In een speech op 13 november 1968 zei Brezjnev waar de doctrine voor stond. Hij geloofde dat kapitalistische personen of bewegingen in socialistische landen niet alleen een gevaar vormden voor dat land, maar voor alle socialistische landen. Er kon namelijk een domino-effect ontstaan, waardoor het socialisme in het ene na het andere land zou vallen. Brezjnev geloofde dat deze personen en bewegingen gezamenlijk bestreden moesten worden. Hij sloot een invasie daarbij niet uit. Solidariteit was belangrijker dan soevereiniteit.
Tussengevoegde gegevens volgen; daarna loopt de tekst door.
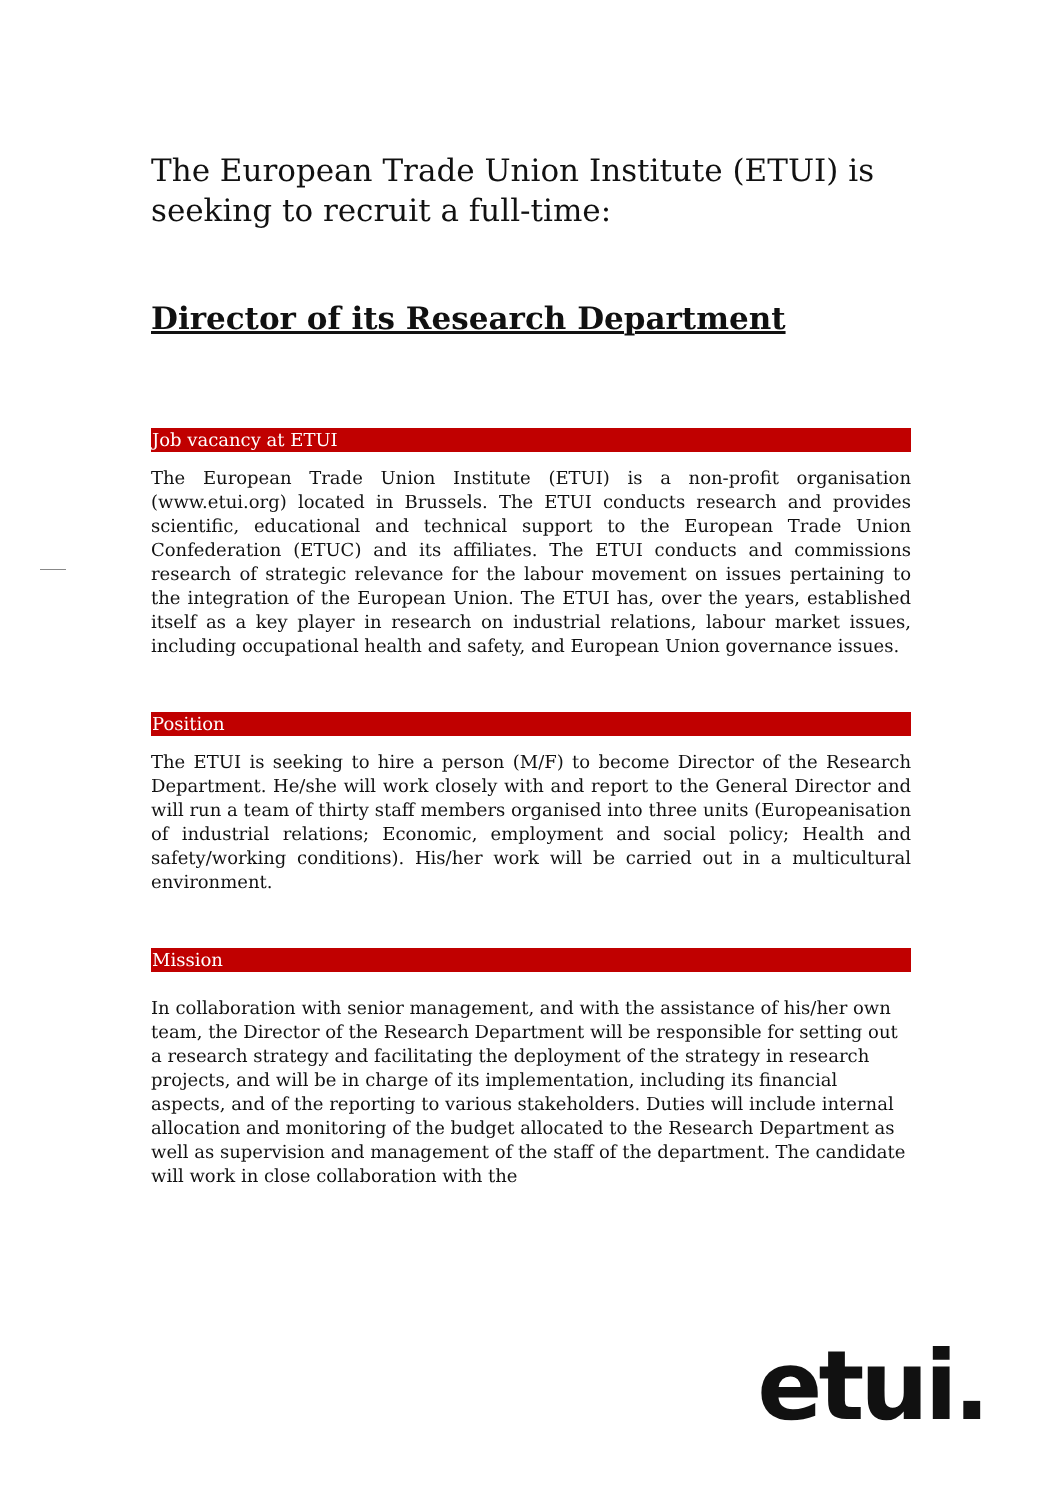The European Trade Union Institute (ETUI) is seeking to recruit a full-time:
Director of its Research Department
Job vacancy at ETUI
The European Trade Union Institute (ETUI) is a non-profit organisation (www.etui.org) located in Brussels. The ETUI conducts research and provides scientific, educational and technical support to the European Trade Union Confederation (ETUC) and its affiliates. The ETUI conducts and commissions research of strategic relevance for the labour movement on issues pertaining to the integration of the European Union. The ETUI has, over the years, established itself as a key player in research on industrial relations, labour market issues, including occupational health and safety, and European Union governance issues.
Position
The ETUI is seeking to hire a person (M/F) to become Director of the Research Department. He/she will work closely with and report to the General Director and will run a team of thirty staff members organised into three units (Europeanisation of industrial relations; Economic, employment and social policy; Health and safety/working conditions). His/her work will be carried out in a multicultural environment.
Mission
In collaboration with senior management, and with the assistance of his/her own team, the Director of the Research Department will be responsible for setting out a research strategy and facilitating the deployment of the strategy in research projects, and will be in charge of its implementation, including its financial aspects, and of the reporting to various stakeholders. Duties will include internal allocation and monitoring of the budget allocated to the Research Department as well as supervision and management of the staff of the department. The candidate will work in close collaboration with the
etui.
Eerder dat jaar was deze doctrine zichtbaar tijdens de Praagse Lente in Tsjecho-Slowakije. De Sovjet-Unie viel toen samen andere Warschaupactlanden Tsjecho-Slowakije binnen om politieke en economische hervormingen te stoppen. Ook was de doctrine zichtbaar tijdens Sovjetinvasie van Afghanistan in 1979. In 1988 kwam er officieel een einde aan de Brezjnevdoctrine onder Michail Gorbatsjov. Brezjnev zou uiteindelijk gelijk krijgen; het socialisme viel in Oost-Europa in de jaren daarna.